Jeffries said corporate spending on AI has surpassed the peak of the dot-com boom in the late 1990s relative to the U.S. economy, but a backlash against rising costs is starting to emerge as encouraging employees to freely use AI has proven much more expensive than expected.
U.S. investment in information technology and software reached a record 4.91% of gross domestic product in the first quarter of 2026, surpassing the previous peak of 4.46% at the height of the dot-com bubble in 2000. Additionally, AI-related spending contributed 1.34 percentage points to U.S. economic growth of 2% annually over the same period.
But in a note for Greed & Fear, Jeffries points to reports that Microsoft has begun revoking internal licenses for Claude Code, an AI-powered coding tool made by Anthropic, and reverting to its own GitHub Copilot product, pointing to growing signs that the company is reconsidering.
Uber’s chief technology officer reportedly warned internally that the company had burned through its entire 2026 AI budget in just four months.
The cause is a phenomenon that Jeffries dubbed “token maxing.” The term comes from the way AI models charge for output measured in units called tokens, similar to how printers charge per page.

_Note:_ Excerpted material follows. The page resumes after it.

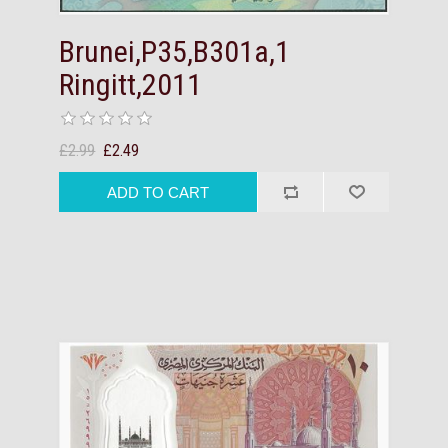
Brunei,P35,B301a,1
Ringitt,2011
£2.99
£2.49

As companies began to reward employees for high AI usage through internal leaderboards, employees began charging for AI for unnecessary tasks just to inflate their scores, incurring costs without increasing productivity.
Meanwhile, cloud service providers have increased prices by around 30% year-over-year, further increasing pressure on corporate budgets as the cost of AI output per token is falling much faster than the underlying cost of computing power.
Jefferies points out that Anthropic, the AI company behind Claude, has seen its annual revenue run rate jump from $9 billion at the end of 2025 to more than $44 billion by early May 2026, indicating that both the scale of enterprise AI deployments and the associated cost burden are being absorbed across the economy.
Despite cost pressures, the wave of widespread infrastructure spending shows no signs of slowing, with the Philadelphia Semiconductor Index, a gauge of semiconductor stocks, up 80% since the beginning of the year and trading 64% above its 200-day moving average.
Jefferies’ base scenario is that the current AI spending cycle ultimately destroys significant amounts of capital, drawing parallels to the dot-com boom bust and the 19th century railroad mania.
The bank also invoked Amara’s Law, which states that people tend to overestimate the short-term impact of technology while underestimating its long-term impact.
The biggest winners so far remain memory chip makers, with SK Hynix and Micron both having market capitalizations of more than $1 trillion this week.